Ancora un nulla di fatto per l’udienza preliminare della maxi inchiesta “Memory” della Direzione distrettuale antimafia di Campobasso su rifiuti e corruzione, che vede tra i 44 imputati anche il presidente della Regione Molise, Francesco Roberti.
L’udienza fissata per oggi, 12 marzo, davanti alla giudice per l’udienza preliminare Silvia Lubrano è stata nuovamente rinviata. Come già accaduto il 22 gennaio scorso, anche questa volta il procedimento non è entrato nel vivo a causa di alcune notifiche non perfezionate e di un legittimo impedimento di uno dei difensori.
La giudice ha disposto il rinvio delle parti al 21 maggio prossimo, data in cui si tenterà nuovamente di aprire la fase preliminare del procedimento. Resta già fissata, come da calendario stabilito a gennaio, anche un’ulteriore udienza per il 9 luglio.
Il procedimento riguarda l’inchiesta “Memory” coordinata dalla DDA di Campobasso, una delle indagini più vaste mai istruite in Molise dalla magistratura antimafia e che coinvolge complessivamente 44 imputati.
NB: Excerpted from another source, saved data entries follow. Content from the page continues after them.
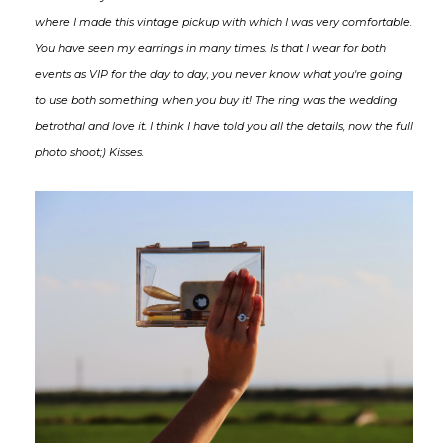
where I made ​​this vintage pickup with which I was very comfortable.
You have seen my earrings in many times. Is that I wear for both
events as VIP for the day to day, you never know what you're going
to use both something when you buy it! The ring was the wedding
betrothal and love it. I think I have told you all the details, now the full
photo shoot;) Kisses.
A Roberti la Procura contesta il concorso in corruzione per l’esercizio della funzione in relazione al periodo compreso tra il 2020 e il 2023, quando ricopriva contemporaneamente gli incarichi di sindaco di Termoli, presidente della Provincia di Campobasso e componente del Consiglio generale del Cosib. Secondo l’impostazione accusatoria, avrebbe messo a disposizione la propria funzione pubblica nell’ambito di un presunto sistema corruttivo finalizzato a favorire appalti e autorizzazioni amministrative, in particolare nei rapporti con società operanti nel settore dei rifiuti.
La posizione del governatore, già chiarita al termine delle indagini nel febbraio 2025, è distinta dalle contestazioni di stampo mafioso mosse ad altri indagati e riguarda un filone autonomo dell’inchiesta legato ai rapporti con la società Energia Pulita Srl, attiva nel trattamento dei rifiuti nel nucleo industriale di Termoli.
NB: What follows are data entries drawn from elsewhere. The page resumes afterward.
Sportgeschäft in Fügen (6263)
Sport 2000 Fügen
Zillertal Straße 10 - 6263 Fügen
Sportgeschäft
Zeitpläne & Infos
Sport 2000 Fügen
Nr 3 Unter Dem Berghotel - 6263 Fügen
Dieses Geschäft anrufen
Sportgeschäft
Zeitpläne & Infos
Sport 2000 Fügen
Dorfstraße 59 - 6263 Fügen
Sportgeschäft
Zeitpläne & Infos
Secondo la ricostruzione della Procura, Roberti avrebbe favorito alcune imprese attraverso iter amministrativi agevolati e procedimenti autorizzativi tra il 2020 e il 2023 in cambio di utilità personali, tra cui incarichi professionali e rapporti di lavoro che avrebbero coinvolto anche la moglie, tecnico ambientale, imputata per concorso in corruzione.

Accanto al filone corruttivo, l’inchiesta “Memory” ricostruisce un più ampio presunto sistema criminale tra Molise e Puglia con traffici illeciti di rifiuti, spaccio di droga, estorsioni e usura aggravate dal metodo mafioso, con collegamenti con ambienti della Società Foggiana.
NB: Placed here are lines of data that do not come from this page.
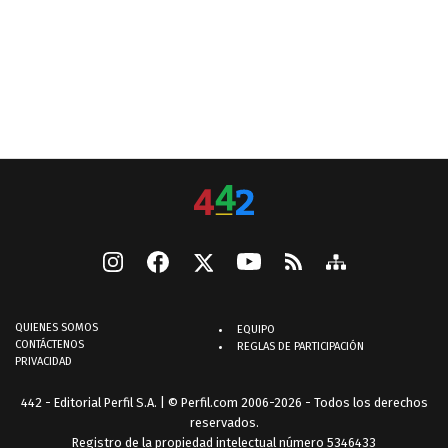
QUIENES SOMOS
EQUIPO
CONTÁCTENOS
REGLAS DE PARTICIPACIÓN
PRIVACIDAD
442 - Editorial Perfil S.A.
| © Perfil.com 2006-2026 - Todos los derechos
reservados.
Registro de la propiedad intelectual número 5346433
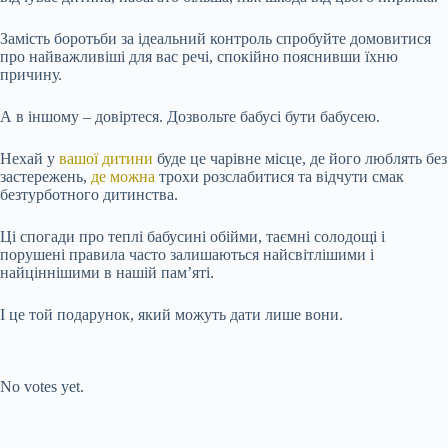
Замість боротьби за ідеальний контроль спробуйте домовитися
про найважливіші для вас речі, спокійно пояснивши їхню
причину.
А в іншому – довіртеся. Дозвольте бабусі бути бабусею.
Нехай у
вашої дитини
буде це чарівне місце, де його люблять без
застережень,
де можна
трохи розслабитися та відчути смак
безтурботного дитинства.
Ці спогади про теплі бабусині обійми, таємні солодощі і
порушені правила часто залишаються найсвітлішими і
найціннішими в нашій пам’яті.
І це той подарунок, який можуть дати лише вони.
Submit Rating
Rate this item:
No votes yet.
Submit Rating
Rate this item:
L’udienza preliminare dovrà stabilire se accogliere la richiesta di rinvio a giudizio avanzata dalla Procura nei confronti dei 44 imputati. Per il Molise si tratta di uno dei procedimenti giudiziari più rilevanti degli ultimi anni, sia per l’ampiezza delle contestazioni sia per il coinvolgimento di figure istituzionali di primo piano.